▶ How to complete this task: Copy out the lines exactly as they appear, everything from the line containing "- cpu burst" down through the line containing "- Disegno dell'architettura", with both of those lines included. Leave the pictures out of your answer.

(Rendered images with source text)
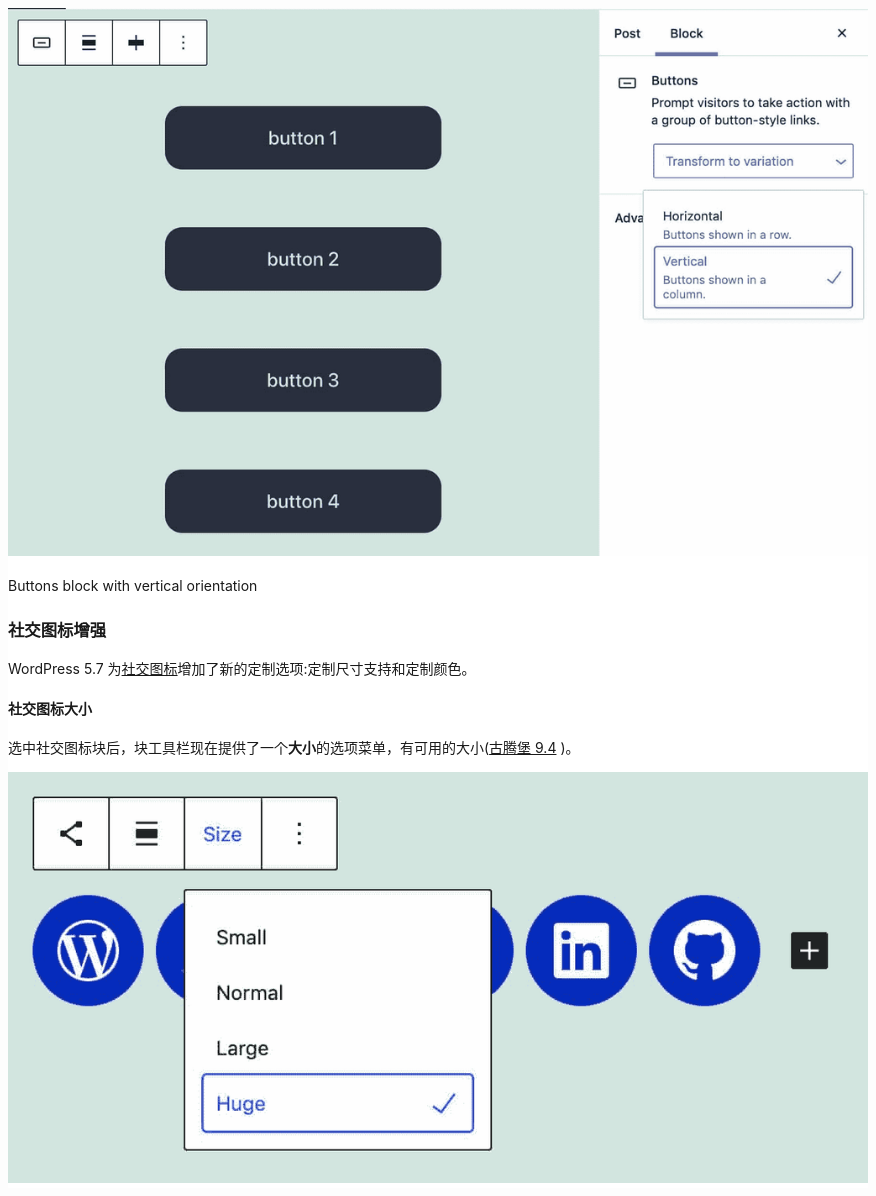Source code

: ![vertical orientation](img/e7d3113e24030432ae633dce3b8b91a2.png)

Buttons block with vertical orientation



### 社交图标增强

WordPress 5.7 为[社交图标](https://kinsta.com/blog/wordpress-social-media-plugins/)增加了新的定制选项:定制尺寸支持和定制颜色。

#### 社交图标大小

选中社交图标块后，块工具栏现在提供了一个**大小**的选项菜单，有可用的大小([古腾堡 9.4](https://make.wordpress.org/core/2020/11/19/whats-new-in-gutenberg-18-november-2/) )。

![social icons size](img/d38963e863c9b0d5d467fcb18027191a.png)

==

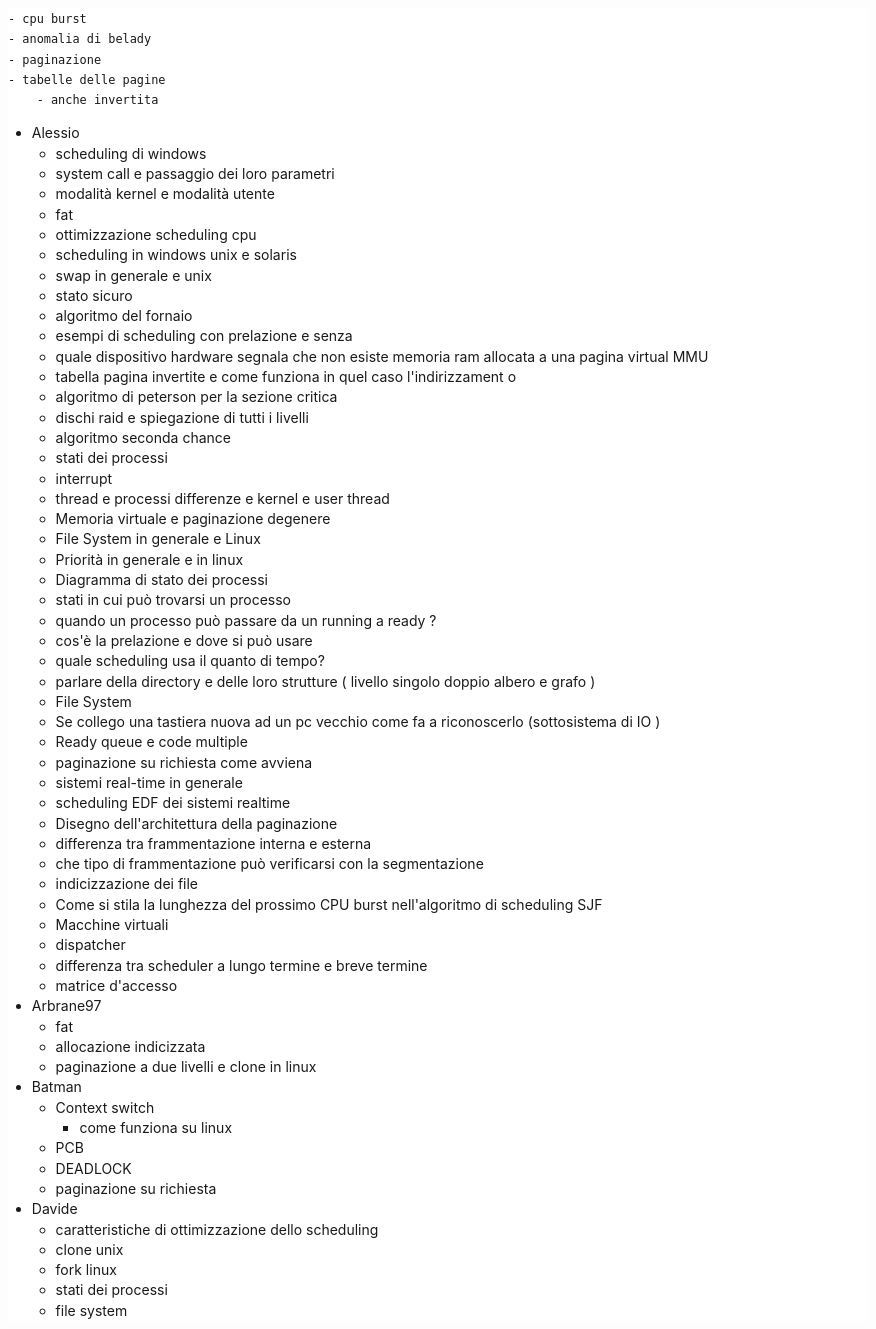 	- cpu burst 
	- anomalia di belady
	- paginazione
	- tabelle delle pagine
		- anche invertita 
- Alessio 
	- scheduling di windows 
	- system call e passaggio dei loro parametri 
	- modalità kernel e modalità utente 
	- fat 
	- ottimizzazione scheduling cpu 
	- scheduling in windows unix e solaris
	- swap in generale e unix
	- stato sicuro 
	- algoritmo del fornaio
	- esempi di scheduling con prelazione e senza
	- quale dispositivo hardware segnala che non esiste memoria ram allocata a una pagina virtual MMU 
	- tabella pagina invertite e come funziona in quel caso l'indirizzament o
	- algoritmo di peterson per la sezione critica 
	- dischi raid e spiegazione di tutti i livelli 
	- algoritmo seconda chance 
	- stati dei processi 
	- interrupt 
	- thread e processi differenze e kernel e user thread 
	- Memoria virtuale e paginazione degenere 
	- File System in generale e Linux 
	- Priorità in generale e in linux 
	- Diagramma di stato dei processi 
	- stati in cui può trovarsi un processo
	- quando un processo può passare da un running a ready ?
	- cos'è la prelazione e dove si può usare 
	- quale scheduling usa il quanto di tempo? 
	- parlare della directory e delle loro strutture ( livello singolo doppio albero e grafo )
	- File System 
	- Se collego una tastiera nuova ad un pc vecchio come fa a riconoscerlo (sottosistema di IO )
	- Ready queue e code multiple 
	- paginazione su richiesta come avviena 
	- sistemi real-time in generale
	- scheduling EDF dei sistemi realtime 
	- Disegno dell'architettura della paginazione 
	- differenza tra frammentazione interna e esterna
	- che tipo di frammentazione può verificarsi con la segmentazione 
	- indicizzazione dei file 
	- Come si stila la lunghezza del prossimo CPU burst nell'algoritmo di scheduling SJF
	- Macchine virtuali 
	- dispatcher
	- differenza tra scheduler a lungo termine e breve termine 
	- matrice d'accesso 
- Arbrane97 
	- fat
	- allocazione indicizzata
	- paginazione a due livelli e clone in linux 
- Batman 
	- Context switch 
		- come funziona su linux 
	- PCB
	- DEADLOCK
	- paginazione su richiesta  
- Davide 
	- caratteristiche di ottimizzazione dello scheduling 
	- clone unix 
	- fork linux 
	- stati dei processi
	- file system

==

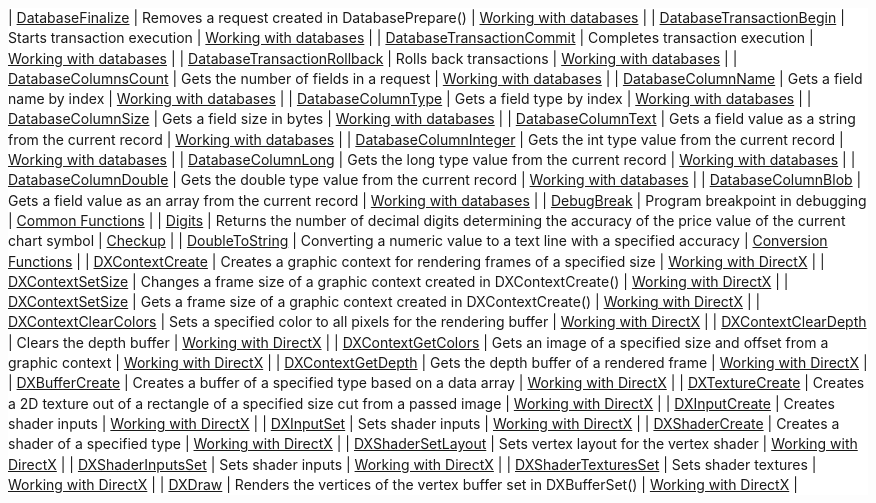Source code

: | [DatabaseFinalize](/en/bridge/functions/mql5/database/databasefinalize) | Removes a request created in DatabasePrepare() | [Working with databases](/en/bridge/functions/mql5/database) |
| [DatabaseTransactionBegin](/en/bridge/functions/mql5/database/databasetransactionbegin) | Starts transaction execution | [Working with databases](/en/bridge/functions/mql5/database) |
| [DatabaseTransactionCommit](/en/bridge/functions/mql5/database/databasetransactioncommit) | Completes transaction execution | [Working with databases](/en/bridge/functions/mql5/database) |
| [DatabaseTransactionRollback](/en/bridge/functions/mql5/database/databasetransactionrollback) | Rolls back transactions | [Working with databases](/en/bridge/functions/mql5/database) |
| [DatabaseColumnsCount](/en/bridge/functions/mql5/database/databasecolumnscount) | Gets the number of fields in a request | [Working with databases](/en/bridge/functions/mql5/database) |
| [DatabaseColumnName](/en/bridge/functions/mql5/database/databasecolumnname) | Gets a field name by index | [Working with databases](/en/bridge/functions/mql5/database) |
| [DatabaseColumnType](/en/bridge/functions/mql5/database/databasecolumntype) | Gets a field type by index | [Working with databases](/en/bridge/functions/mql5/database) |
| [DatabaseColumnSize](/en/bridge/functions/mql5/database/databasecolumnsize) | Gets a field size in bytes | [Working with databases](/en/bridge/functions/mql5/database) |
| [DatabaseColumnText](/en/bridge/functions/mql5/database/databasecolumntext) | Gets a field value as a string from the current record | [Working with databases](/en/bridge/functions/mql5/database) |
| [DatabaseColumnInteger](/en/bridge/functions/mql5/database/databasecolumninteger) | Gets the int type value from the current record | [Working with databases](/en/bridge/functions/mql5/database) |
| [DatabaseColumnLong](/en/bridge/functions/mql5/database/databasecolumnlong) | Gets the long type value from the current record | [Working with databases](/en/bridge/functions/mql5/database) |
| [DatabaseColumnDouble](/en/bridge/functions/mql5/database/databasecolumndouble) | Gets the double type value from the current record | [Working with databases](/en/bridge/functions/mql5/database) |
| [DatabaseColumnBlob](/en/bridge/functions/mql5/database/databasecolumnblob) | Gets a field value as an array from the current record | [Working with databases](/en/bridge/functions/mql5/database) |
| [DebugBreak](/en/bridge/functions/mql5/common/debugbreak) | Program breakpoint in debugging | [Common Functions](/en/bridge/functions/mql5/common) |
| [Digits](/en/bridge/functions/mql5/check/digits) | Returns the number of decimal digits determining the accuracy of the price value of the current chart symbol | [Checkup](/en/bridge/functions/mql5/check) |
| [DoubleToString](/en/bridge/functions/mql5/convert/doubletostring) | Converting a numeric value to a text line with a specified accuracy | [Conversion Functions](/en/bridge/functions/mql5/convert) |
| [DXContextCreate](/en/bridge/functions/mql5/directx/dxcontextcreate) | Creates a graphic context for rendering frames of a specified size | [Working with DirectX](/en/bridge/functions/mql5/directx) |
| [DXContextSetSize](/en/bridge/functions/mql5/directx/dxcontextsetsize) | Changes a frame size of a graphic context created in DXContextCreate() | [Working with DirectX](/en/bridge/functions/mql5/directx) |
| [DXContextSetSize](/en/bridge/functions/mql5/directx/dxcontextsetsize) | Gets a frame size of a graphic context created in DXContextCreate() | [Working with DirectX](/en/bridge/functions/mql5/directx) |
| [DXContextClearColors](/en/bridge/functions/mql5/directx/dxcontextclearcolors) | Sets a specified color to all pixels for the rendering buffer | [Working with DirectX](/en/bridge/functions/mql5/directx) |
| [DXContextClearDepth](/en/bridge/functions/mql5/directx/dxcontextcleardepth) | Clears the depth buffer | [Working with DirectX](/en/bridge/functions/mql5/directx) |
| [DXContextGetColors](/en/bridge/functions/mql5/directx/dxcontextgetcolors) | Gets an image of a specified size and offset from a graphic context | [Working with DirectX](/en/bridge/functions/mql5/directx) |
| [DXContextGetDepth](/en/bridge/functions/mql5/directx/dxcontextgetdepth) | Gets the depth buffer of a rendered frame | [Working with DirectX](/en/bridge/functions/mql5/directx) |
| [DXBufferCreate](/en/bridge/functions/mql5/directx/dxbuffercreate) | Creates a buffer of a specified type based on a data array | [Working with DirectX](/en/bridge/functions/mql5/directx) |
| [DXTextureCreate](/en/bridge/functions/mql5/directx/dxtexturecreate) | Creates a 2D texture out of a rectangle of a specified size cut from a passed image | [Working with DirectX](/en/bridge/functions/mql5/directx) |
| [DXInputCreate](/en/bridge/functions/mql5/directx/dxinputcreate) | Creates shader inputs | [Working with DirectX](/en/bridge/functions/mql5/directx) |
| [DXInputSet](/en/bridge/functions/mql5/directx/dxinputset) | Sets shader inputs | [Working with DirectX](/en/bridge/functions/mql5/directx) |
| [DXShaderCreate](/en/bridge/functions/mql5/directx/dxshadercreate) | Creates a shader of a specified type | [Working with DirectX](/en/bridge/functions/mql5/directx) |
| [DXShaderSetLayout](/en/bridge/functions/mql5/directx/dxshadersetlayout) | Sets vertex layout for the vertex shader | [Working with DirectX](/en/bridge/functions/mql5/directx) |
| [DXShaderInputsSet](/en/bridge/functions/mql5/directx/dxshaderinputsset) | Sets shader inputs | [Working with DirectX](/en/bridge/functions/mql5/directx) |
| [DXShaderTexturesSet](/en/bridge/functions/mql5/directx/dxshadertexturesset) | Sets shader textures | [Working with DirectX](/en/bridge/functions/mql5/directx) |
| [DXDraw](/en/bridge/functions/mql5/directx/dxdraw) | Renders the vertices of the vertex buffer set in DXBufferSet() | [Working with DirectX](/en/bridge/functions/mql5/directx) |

▶ Problem solution:
 	- cpu burst 
	- anomalia di belady
	- paginazione
	- tabelle delle pagine
		- anche invertita 
- Alessio 
	- scheduling di windows 
	- system call e passaggio dei loro parametri 
	- modalità kernel e modalità utente 
	- fat 
	- ottimizzazione scheduling cpu 
	- scheduling in windows unix e solaris
	- swap in generale e unix
	- stato sicuro 
	- algoritmo del fornaio
	- esempi di scheduling con prelazione e senza
	- quale dispositivo hardware segnala che non esiste memoria ram allocata a una pagina virtual MMU 
	- tabella pagina invertite e come funziona in quel caso l'indirizzament o
	- algoritmo di peterson per la sezione critica 
	- dischi raid e spiegazione di tutti i livelli 
	- algoritmo seconda chance 
	- stati dei processi 
	- interrupt 
	- thread e processi differenze e kernel e user thread 
	- Memoria virtuale e paginazione degenere 
	- File System in generale e Linux 
	- Priorità in generale e in linux 
	- Diagramma di stato dei processi 
	- stati in cui può trovarsi un processo
	- quando un processo può passare da un running a ready ?
	- cos'è la prelazione e dove si può usare 
	- quale scheduling usa il quanto di tempo? 
	- parlare della directory e delle loro strutture ( livello singolo doppio albero e grafo )
	- File System 
	- Se collego una tastiera nuova ad un pc vecchio come fa a riconoscerlo (sottosistema di IO )
	- Ready queue e code multiple 
	- paginazione su richiesta come avviena 
	- sistemi real-time in generale
	- scheduling EDF dei sistemi realtime 
	- Disegno dell'architettura della paginazione 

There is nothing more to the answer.